#### Provided data:
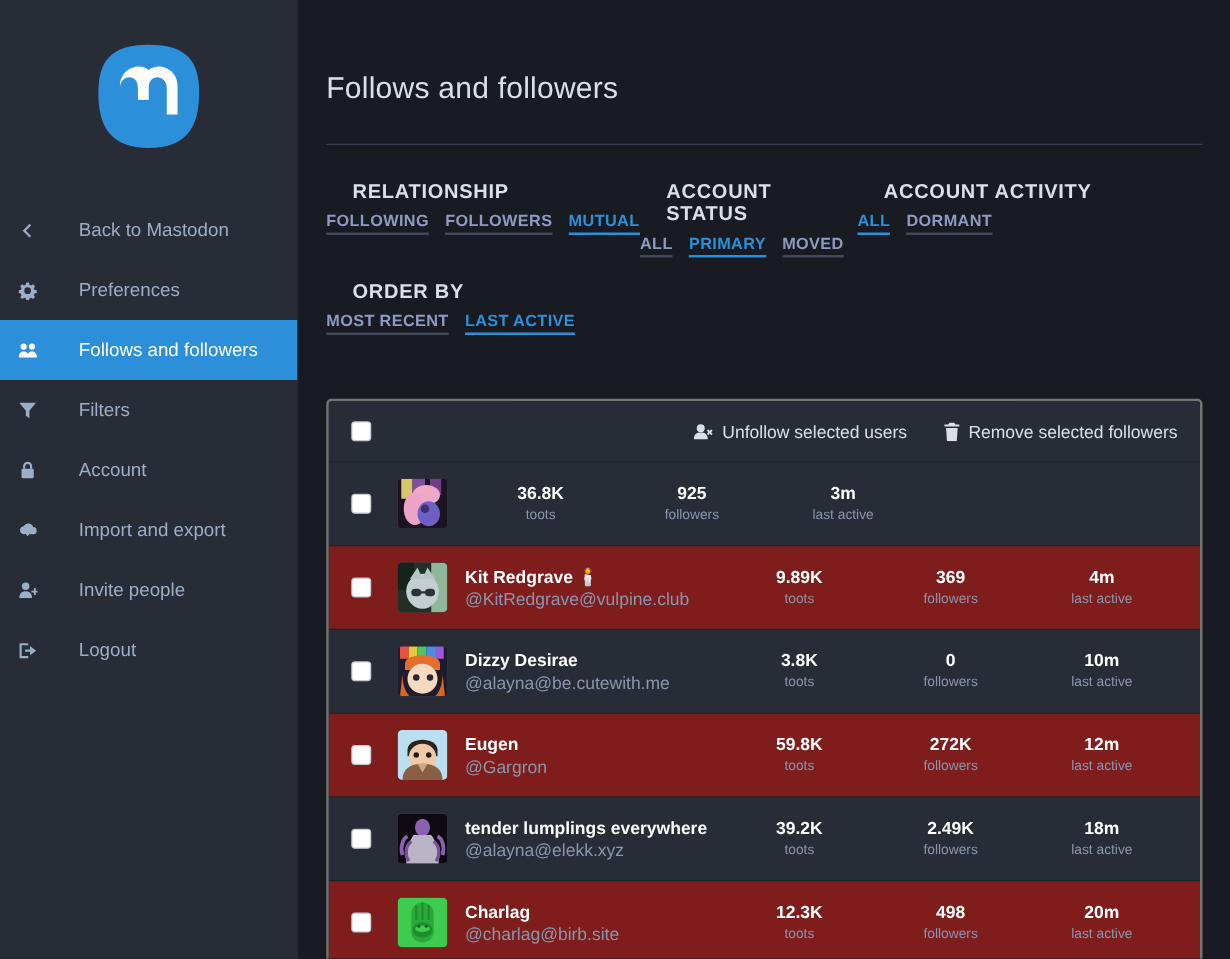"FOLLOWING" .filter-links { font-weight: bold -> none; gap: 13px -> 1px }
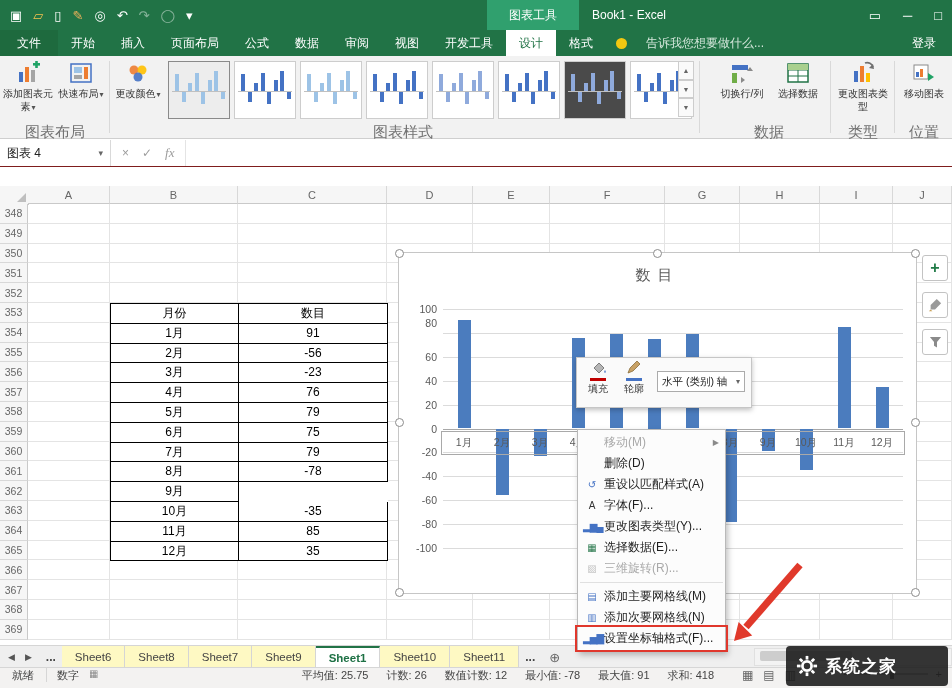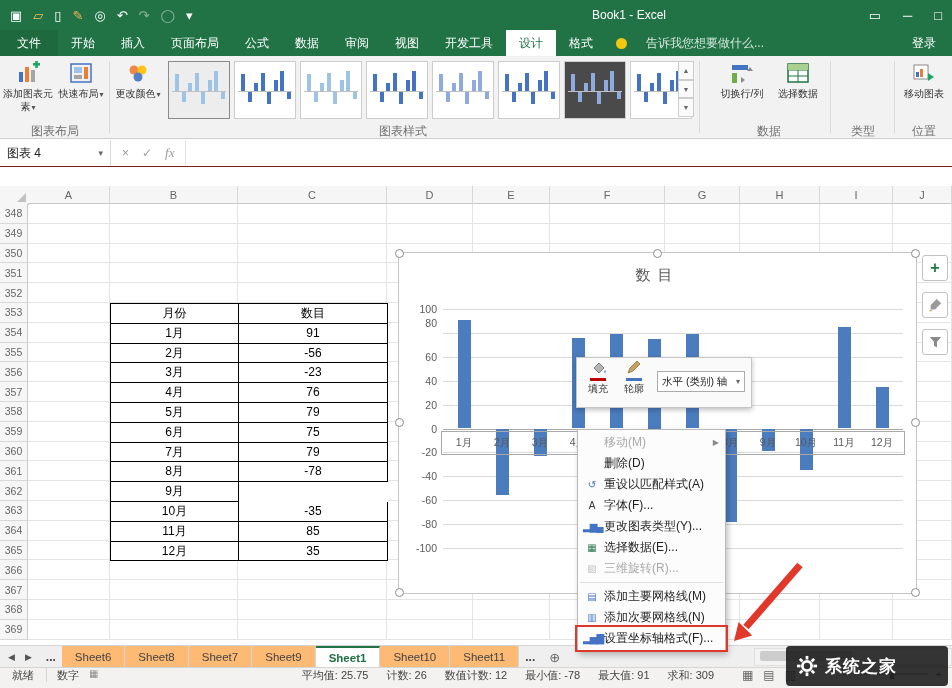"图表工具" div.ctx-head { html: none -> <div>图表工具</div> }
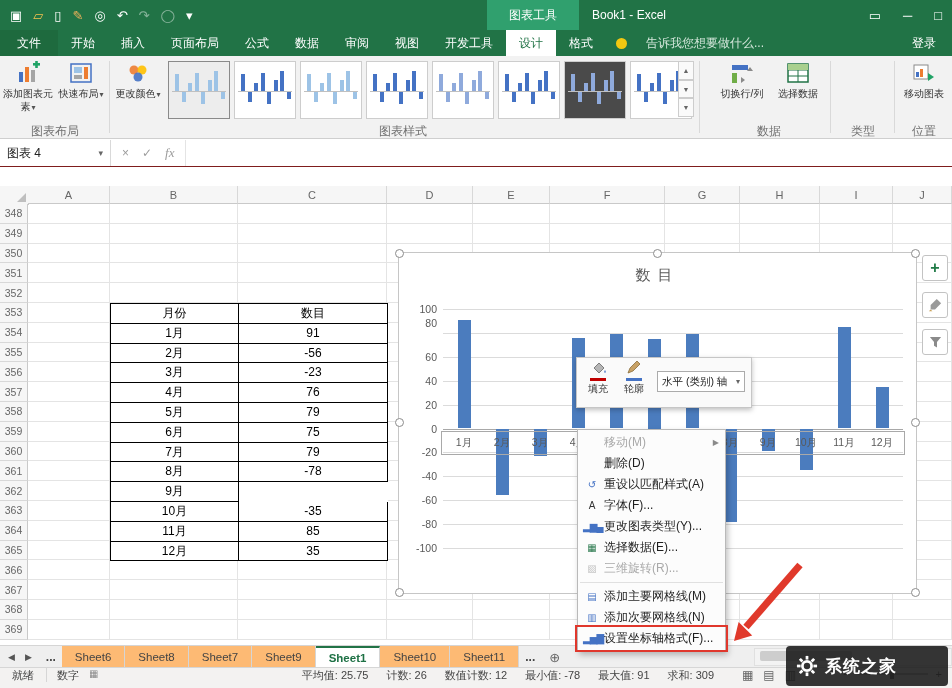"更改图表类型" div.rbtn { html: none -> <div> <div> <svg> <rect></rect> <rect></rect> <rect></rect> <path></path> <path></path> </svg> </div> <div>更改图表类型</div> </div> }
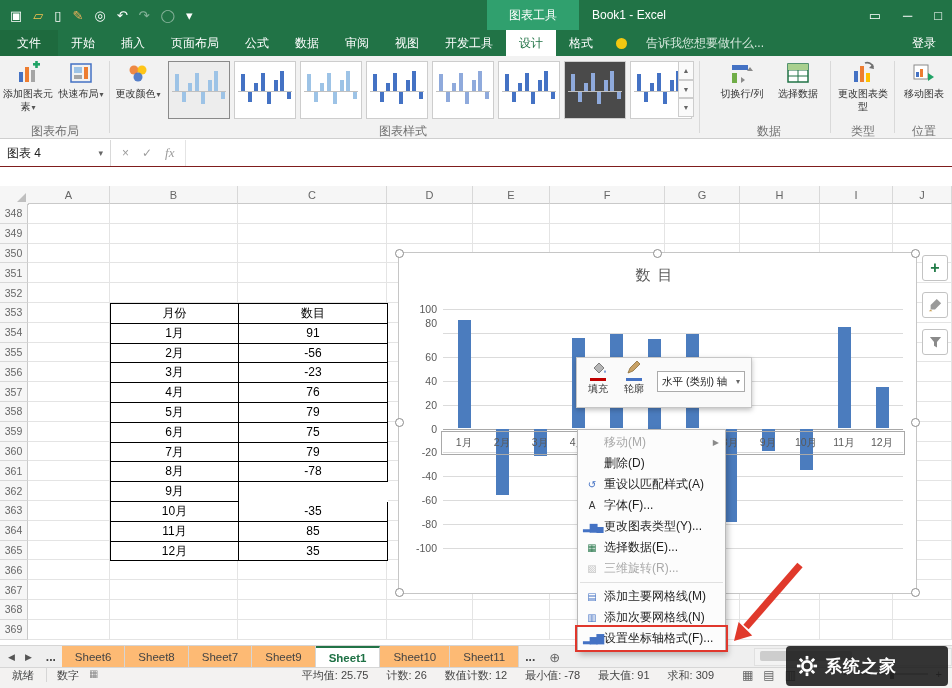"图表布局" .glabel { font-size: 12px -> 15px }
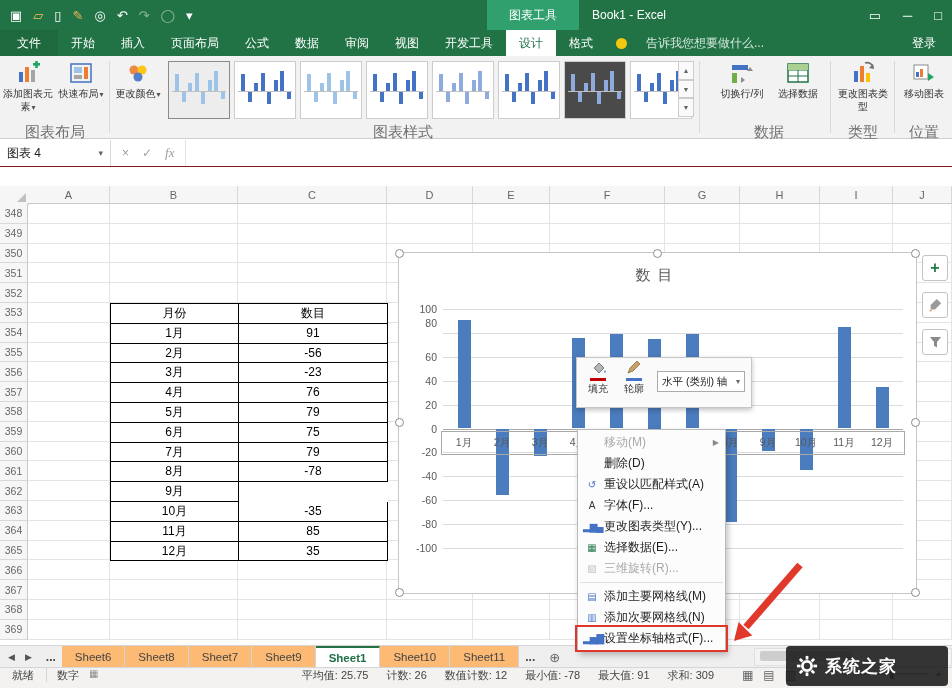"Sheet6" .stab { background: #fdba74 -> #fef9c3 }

#### Problem:
Your answer must be exactly the lines from the one with "none -> <div>图表工具</div>" through the final line of the data, with no pictures in it.

#### Response to this exercise:
"图表工具" div.ctx-head { html: none -> <div>图表工具</div> }
"更改图表类型" div.rbtn { html: none -> <div> <div> <svg> <rect></rect> <rect></rect> <rect></rect> <path></path> <path></path> </svg> </div> <div>更改图表类型</div> </div> }
"图表布局" .glabel { font-size: 12px -> 15px }
"Sheet6" .stab { background: #fdba74 -> #fef9c3 }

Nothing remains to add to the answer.